More On Forum Non Conveniens and Sinochem

As discussed in the March 5 blog, the Supreme Court recently held in Sinochem Int’l Co. v. Malaysia Int’l Shipping Co., --- U.S. ---, 127 S.Ct. 1184 (2007), that a district court may dismiss a case on forum non conveniens grounds before addressing and resolving ‛jurisdictional issues.“ By ‛jurisdictional issues,“ the Court meant both personal jurisdiction and subject matter jurisdiction(even though the District Court and the Court of Appeals had concluded that Federal subject matter jurisdiction existed in the case, calling into question the necessity of addressing both ‛jurisdictional issues“ in the Supreme Court’s opinion).
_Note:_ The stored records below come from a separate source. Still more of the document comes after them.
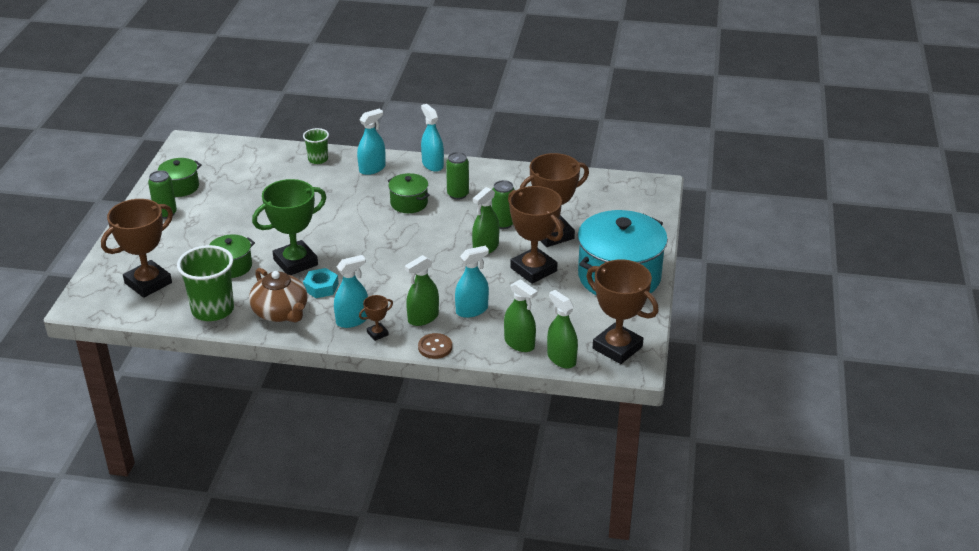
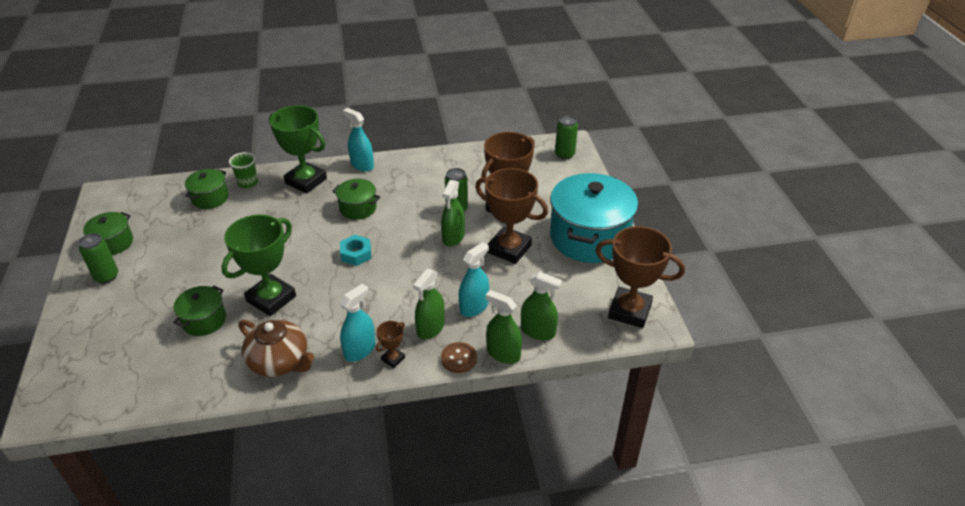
camera: 20 degrees left, 5 degrees up
(148, 283) = (114, 364): brown trophy -> none
(213, 310) = (202, 378): green cup -> none
(278, 166) = (210, 198): none -> green pot
(321, 287) = (310, 320): turquoise nut -> turquoise nut (356, 254)
(372, 168) = (306, 181): turquoise spray bottle -> green trophy
(458, 194) = (400, 189): green can -> green can (564, 154)
(561, 359) = (586, 337): green spray bottle -> green spray bottle (503, 353)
The Sinochem opinion highlights, but does not resolve, two important issues:

Conditional dismissals. Courts often condition a forum non conveniens dismissal on the waiver of jurisdictional and limitations defenses in the foreign forum. In Sinochem, the Supreme Court raised, but did not resolve, the question whether such conditional dismissals are appropriately issued by a court that has not resolved its own subject matter jurisdiction and that may not have personal jurisdiction over the defendant. See id. at 1193-94.

Decisions that ‛brush“ with the merits. The Sinochem opinion recognized that forum non conveniens decisions can, and often do, ‛brush“ with merits issues. See id. (‛Of course a court may need to identify the claims presented and the evidence relevant to adjudicating those issues to intelligently rule on a forum non conveniens motion,“ citing examples of other threshold issues that ‛brush with factual and legal issues of the underlying dispute“). This begs the question: if a Federal court’s subject matter jurisdiction was in question, of if the court may not have had personal jurisdiction over the defendant, what preclusive or persuasive force should the court’s rulings that ‛brush“ with the merits have in the foreign forum? Even after dismissal, the foreign forum may need to inquire into and perhaps decide whether the Federal court in fact had personal or subject matter jurisdiction in answering this question. This could at least conceivably lead to the odd circumstance where a foreign court is called upon to resolve thorny U.S. Federal jurisdictional issues, like those at issue in Sinochem itself, when the U.S. court declined to do so (perhaps even in cases where the Federal court addressed forum non conveniens first precisely because of the complexity of the jurisdictional issue, a practice that Sinochem specifically endorsed, see id. at 1194).